近鉄奈良駅前までカミサンを送ったその足で、天理インター経由、名阪国道を走る。どこもかしこも満開の桜だ。伊賀上野を過ぎ、向井インターで下りる。名阪国道の山間区間はインターと広域農道が直結みたいなところが多いのだけど、ここはそれ以上、インターを下りたら林道という具合。錫杖ヶ岳方面を示す道標はあるにはあるが、登山口に続く林道の入口はとっても判りにくい。

インターの周りの農道をぐるっと回って、ようやく本来の林道に。慎重な走りでも登山口までは10分もかからない。奈良や大阪からやって来る登山者は少ないものの、三重県ではそれなりに登られている山のようだ。名阪国道を亀山方面から走って来ると目立つ鋭峰だし、平野部からでも望める山だ。登山口には20台以上は駐車可能なスペースが用意されている。頂上までの道筋には200mごとに1~9までのポスト(8は見あたらず)があり、随所にベンチなども設置されている。登山道自体も良く整備されている。手頃な日帰り登山コースということで力を入れている様子だ。

南側のダム湖のあたりから眺めると鋭峰が目立つのだが、加太向井の北側の登山道からは山頂はなかなか見えない。八合目あたりでやっとてっぺんが姿を見せる。最後の登りは露岩も多くて傾斜も強くなる。鎖とロープにつかまりながら登り切った山頂は360°のパノラマだ。明日は雨の予報だし、気温は高いものの風は強まっている。これだけ展望の良い場所だから風が抜けるのは当然のことか。

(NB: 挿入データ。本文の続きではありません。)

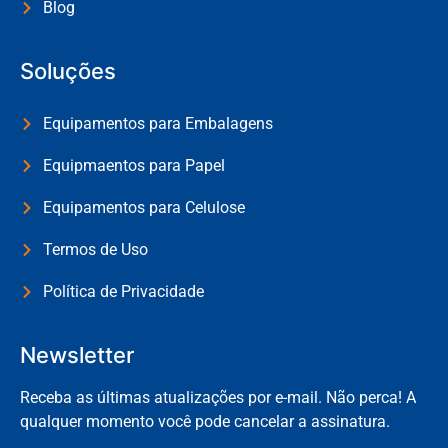
Blog
Soluções
Equipamentos para Embalagens
Equipmaentos para Papel
Equipamentos para Celulose
Termos de Uso
Política de Privacidade
Newsletter
Receba as últimas atualizações por e-mail. Não perca! A
qualquer momento você pode cancelar a assinatura.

北に鈴鹿の山、西に布引の山、南は度会の山、そして東は伊勢平野に伊勢湾、大した標高でもないのに眺めの良さは格別。

登山口から山頂まで休憩無しで1時間ちょっと、私が到着して間もなく、三人連れの男性が現れた。錫杖湖側から登ってきたようで途中で姿を見なかったのはそのためか。さっそくシャッター押しを頼まれる。おにぎり2個だけだった私に「ひとついかが」と桜餅を頂戴する。甘いものはほとんど口にしない私だが、山だと美味しく感じるのが不思議。

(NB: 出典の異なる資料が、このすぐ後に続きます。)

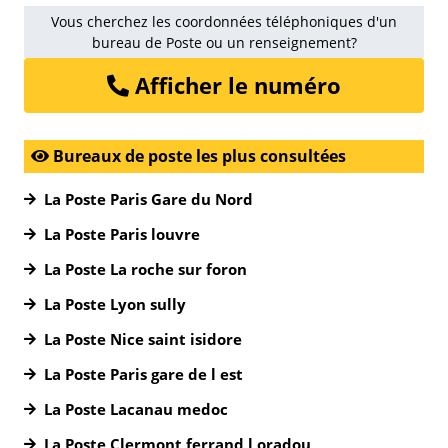
Vous cherchez les coordonnées téléphoniques d'un
bureau de Poste ou un renseignement?
Afficher le numéro
Bureaux de poste les plus consultées
La Poste Paris Gare du Nord
La Poste Paris louvre
La Poste La roche sur foron
La Poste Lyon sully
La Poste Nice saint isidore
La Poste Paris gare de l est
La Poste Lacanau medoc
La Poste Clermont ferrand l oradou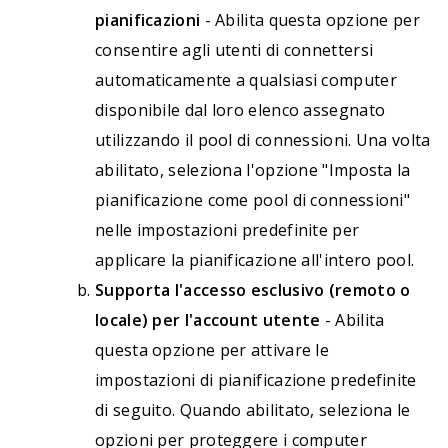
pianificazioni
- Abilita questa opzione per
consentire agli utenti di connettersi
automaticamente a qualsiasi computer
disponibile dal loro elenco assegnato
utilizzando il pool di connessioni. Una volta
abilitato, seleziona l'opzione "Imposta la
pianificazione come pool di connessioni"
nelle impostazioni predefinite per
applicare la pianificazione all'intero pool.
Supporta l'accesso esclusivo (remoto o
locale) per l'account utente
- Abilita
questa opzione per attivare le
impostazioni di pianificazione predefinite
di seguito. Quando abilitato, seleziona le
opzioni per proteggere i computer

空腹を満たし一服、飽きずに景色を眺める。北側の鈴鹿山脈の南端と錫杖ヶ岳の間は名阪国道とJR関西線が通る。伊勢平野への出口にあたる亀山にはシャープの工場の広大な敷地が確認できる。西側、奈良盆地への出口の天理には同社の研究所があるから、この会社は無料高速道路である名阪国道の両端に拠点を構えていることになる。その経費節減効果も狙っての立地だろう。

我が家のテレビもアクオス、一世を風靡した世界の亀山モデルだ。その会社が今や存亡の危機、経営資源の集中が仇になったということなのだが、一方で原子力で潤っている東芝はあれだけの事故のあとも安泰、民需と官需との違いと言ってしまえばそれまで。春闘の賃上げが取り沙汰されるなか、苦境のメーカーにしてみれば恨めしいところだろう。

思うに、嘗ての春闘にはスローガンにしても労働者全体を見渡す視点があったものだが、現在は単組ですら同じ仕事をする非正規労働者のことなど眼中にもなさそうだ。折しも、ニュースでは安倍首相が官邸の花見で一句、「賃上げの 花が舞い散る 春の風」とか。その巧拙は言わないとして、これを聞いた友人のS君が続けた下の句が秀逸、「おこぼれもなく 音(値)を上げる日々」、御用学者が宣うトリクルダウンにも掛けて狂歌にしたところがお見事。とかなんかとか、山に登って世を憂うの巻。